Holiday Rye Bread (Joululimppa)

15 ingredients
9 steps

Ingredients

  • 2 cups buttermilk
  • 1/2 cup molasses
  • 1/4 cup butter or 1/4 cup margarine
  • 2 teaspoons salt
  • 1 teaspoon fennel seed
  • 1 teaspoon caraway seed
  • 2 tablespoons dry yeast
  • 1/2 cup warm water
  • 1 orange, zest of
  • 1 cup rye flakes (available in health food stores) or 1 cup wheat germ
  • 2 cups rye flour
  • 3 1/2 - 4 1/2 cups unbleached white flour or 3 1/2-4 1/2 cups whole wheat flour
  • Glaze
  • 1 tablespoon molasses
  • 2 tablespoons water

Directions

  1. 1
    Heat first 6 ingredients until belt melts.
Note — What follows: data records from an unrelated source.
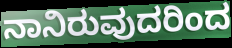
ನಾನಿರುವುದರಿಂದ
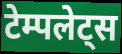
टेम्पलेट्स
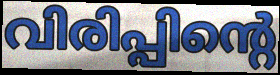
വിരിപ്പിന്റെ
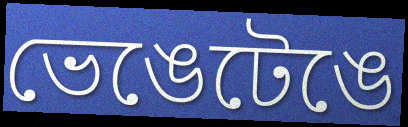
ভেঙেটেঙে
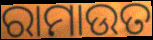
ରାମାଉତ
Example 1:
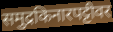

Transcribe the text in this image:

समुद्रकिनारपट्टीवर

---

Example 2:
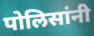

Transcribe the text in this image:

पोलिसांनी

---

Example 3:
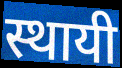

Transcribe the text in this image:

स्थायी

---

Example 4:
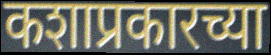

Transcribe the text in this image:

कशाप्रकारच्या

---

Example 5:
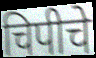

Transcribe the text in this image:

चिपीचे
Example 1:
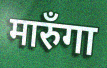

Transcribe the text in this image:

मारुँगा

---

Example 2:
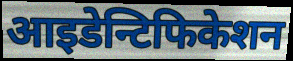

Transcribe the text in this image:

आइडेन्टिफिकेशन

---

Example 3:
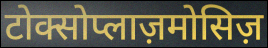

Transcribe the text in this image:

टोक्सोप्लाज़मोसिज़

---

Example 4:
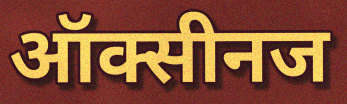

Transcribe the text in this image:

ऑक्सीनज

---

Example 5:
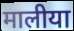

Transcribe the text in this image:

मालीया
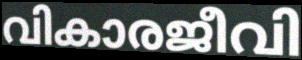
വികാരജീവി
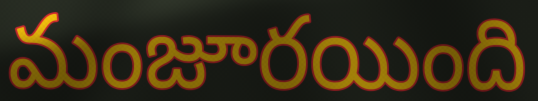
మంజూరయింది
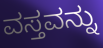
ವಸ್ತವನ್ನು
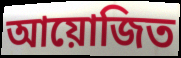
আয়োজিত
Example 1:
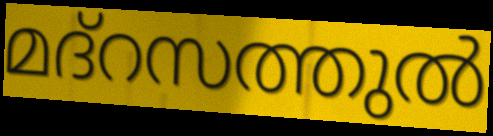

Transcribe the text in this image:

മദ്റസത്തുൽ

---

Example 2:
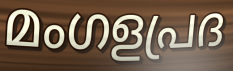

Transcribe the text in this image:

മംഗളപ്രദ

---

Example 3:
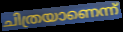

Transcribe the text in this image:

ചിത്രയാണെന്ന്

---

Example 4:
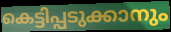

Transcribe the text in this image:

കെട്ടിപ്പടുക്കാനും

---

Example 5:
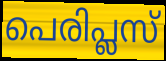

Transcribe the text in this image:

പെരിപ്ലസ്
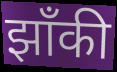
झाँकी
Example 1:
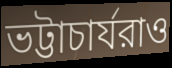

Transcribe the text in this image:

ভট্টাচার্যরাও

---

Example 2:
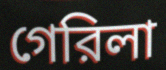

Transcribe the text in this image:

গেরিলা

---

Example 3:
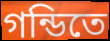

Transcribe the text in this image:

গন্ডিতে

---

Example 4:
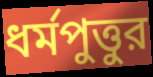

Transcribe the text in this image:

ধর্মপুত্তুর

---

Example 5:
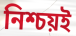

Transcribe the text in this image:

নিশ্চয়ই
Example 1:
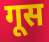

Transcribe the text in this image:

गूस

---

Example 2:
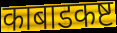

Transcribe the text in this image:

काबाडकष्ट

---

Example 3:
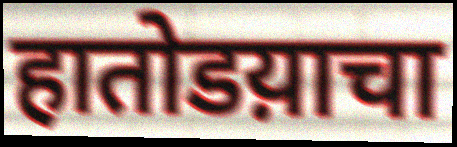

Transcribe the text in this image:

हातोडय़ाचा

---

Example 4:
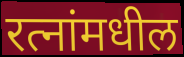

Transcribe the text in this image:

रत्नांमधील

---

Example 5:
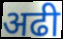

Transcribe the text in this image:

अढी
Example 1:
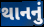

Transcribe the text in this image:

થાનનું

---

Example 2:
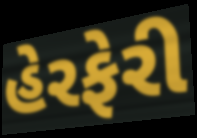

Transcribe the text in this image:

હેરફેરી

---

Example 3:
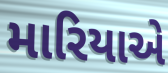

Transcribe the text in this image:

મારિયાએ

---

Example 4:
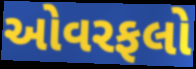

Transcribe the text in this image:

ઓવરફલો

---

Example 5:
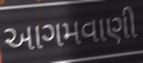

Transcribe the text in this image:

આગમવાણી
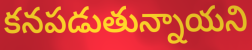
కనపడుతున్నాయని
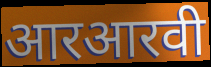
आरआरवी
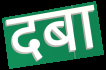
दबा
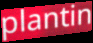
plantin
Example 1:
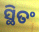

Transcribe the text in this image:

ସ୍ଥିତଂ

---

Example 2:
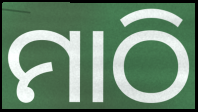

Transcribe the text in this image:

ମାଠି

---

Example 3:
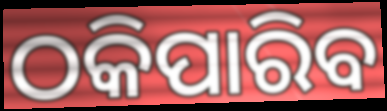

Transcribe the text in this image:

ଠକିପାରିବ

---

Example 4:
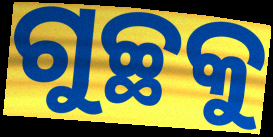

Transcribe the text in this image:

ଗୁଚ୍ଛକୁ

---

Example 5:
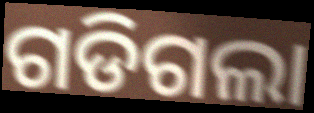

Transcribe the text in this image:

Cool and reserve.
  2. 2
    Dissolve yeast in water and let stand for 5 minutes until bubbles form. Add to buttermilk mixture.
  3. 3
    Add zest, rye flakes or wheat germ and rye flour. Beat until smooth.
  4. 4
    Add 3 to 31/2 cups wheat flour, stirring in 1 cup at a time, until the dough will not accept any more. The dough will appear very rough.
  5. 5
    Flour work surface with remaining flour and turn out dough. Cover with damp kitchen towel and let rest 15 minutes.
  6. 6
    Gently knead the dough, as gluten in rye is more fragile than wheat, until smooth, approximately 5 to 10 minutes. Form into a ball and place in greased bowl, turning to coat all sides. Cover with clean kitchen cloth and let rise in a warm spot until doubled in size.
  7. 7
    Punch down dough and gently knead for a minute. Form dough into 3 round loaves and place on lightly buttered baking sheet. Cover and let double in size.
  8. 8
    Pre-heat oven to 375°F Combine molasses and water. Brush tops of dough with half of mixture. Pierce the loaves all over the top, gently, with a fork.
  9. 9
    Bake for 35-45 minutes, until bread sounds hollow when tapped on bottom. While bread is hot, glaze with remaining molasses and water mixture. Cool on racks.